Houston is not currently involved, save for being an enthusiastic supporter, and Woodward estimates that he and the new team have honoured about 85 per cent of the original campaign, and are waiting to hear back from the remainder.

The Kickstarter supporters who returned to leave messages on the campaign wall were, for the most part, pleased and surprised.

“Yes! I received my Patch today. It was surprising, but welcome. Hard to believe, but nice. Anyway, I do appreciate the actual delivery of the product. Thanks to the new company!” wrote Robert Erlick.

“Glad to see things are getting back on track. I made the decision to support this knowing the risks. Sometimes these things don’t work out, and I’m very pleased to see that this has finally got started again. Wishing the new Patch team all the best!” shared Keira Roth.

While others wrote that they had moved on, lost interest, or would prefer a refund.

Woodward has manufactured a few thousand of the planters at this point, which are for sale on the new site at patchplanters.com, and he says he plans to grow the business with additional products and accessories.

For him, it was a conscious decision to keep the brand despite the notoriety.

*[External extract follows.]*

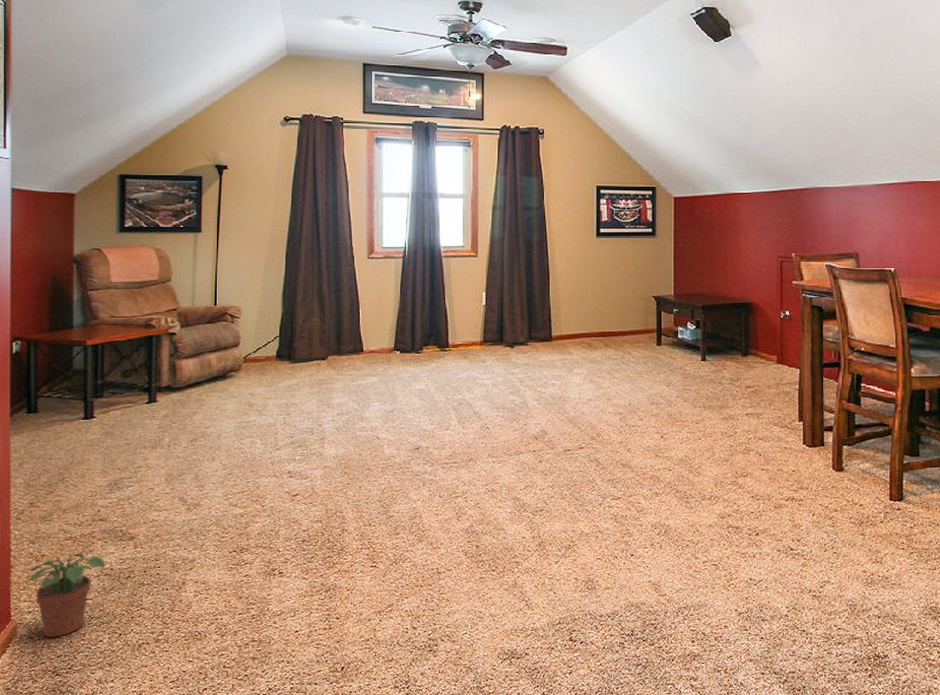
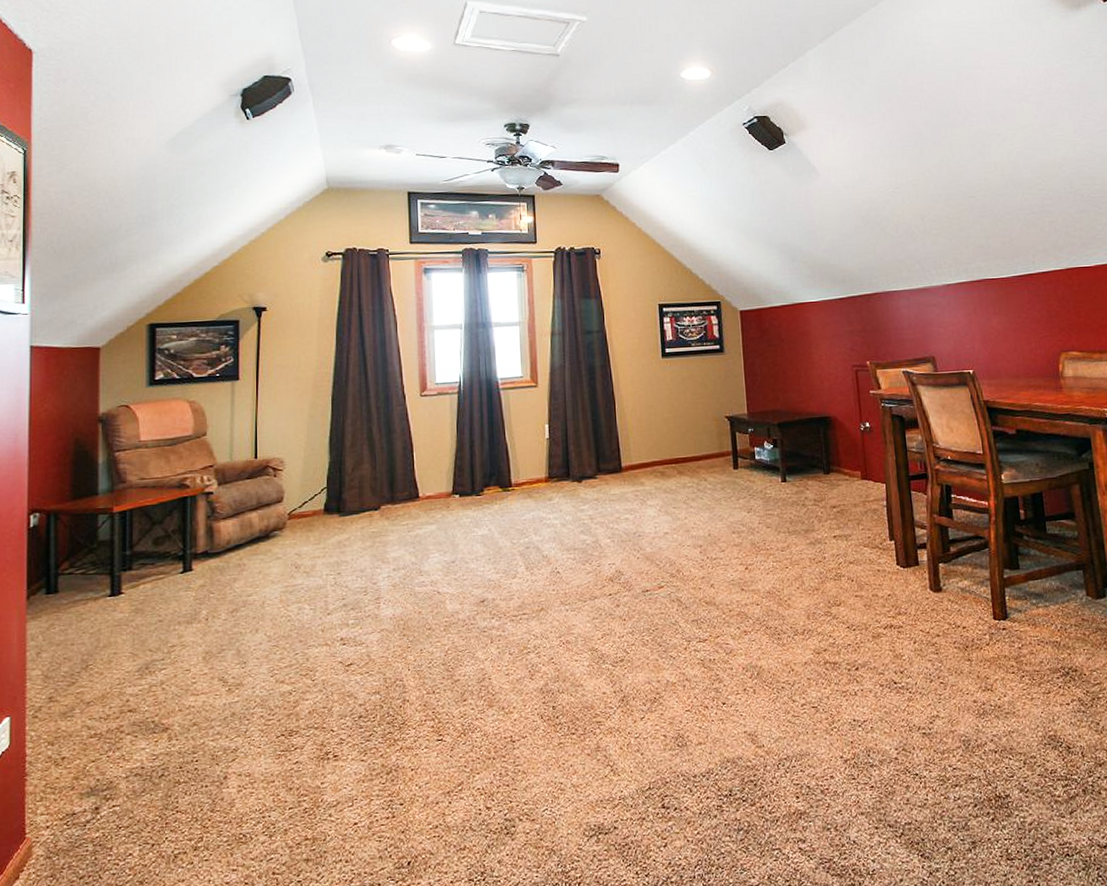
potted plant: present [27,553,105,637] -> none [44,752,135,856]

“I think the design and branding was very good, and, to Kent’s credit, I think he did a really nice job on a lot of stuff,” Woodward says. “I think that speaks to the fact that it got funded on Kickstarter and so many people were behind it. Honestly, I really liked it from day one… The original concept was built around that brand, and we wanted to, kind of, carry through with his original intent.”

Houston says seeing the planters delivered is an unquestionable relief. “It’s like a 1,000-lb weight has been lifted off my back,” he states. “I call it ‘getting rid of my shame monkey.’... That [people are] getting them, it is an enormous relief.”

When asked if he is apologetic for how he handled the whole affair, his answer comes quickly: “I’m not apologetic; I’m sorry,” he says. "Sorry comes with pain.”

“I’m sorry to the whole crowdfunding community,” he adds later. “Whenever someone like me does what I did, it damages everybody else’s chances to be successful.”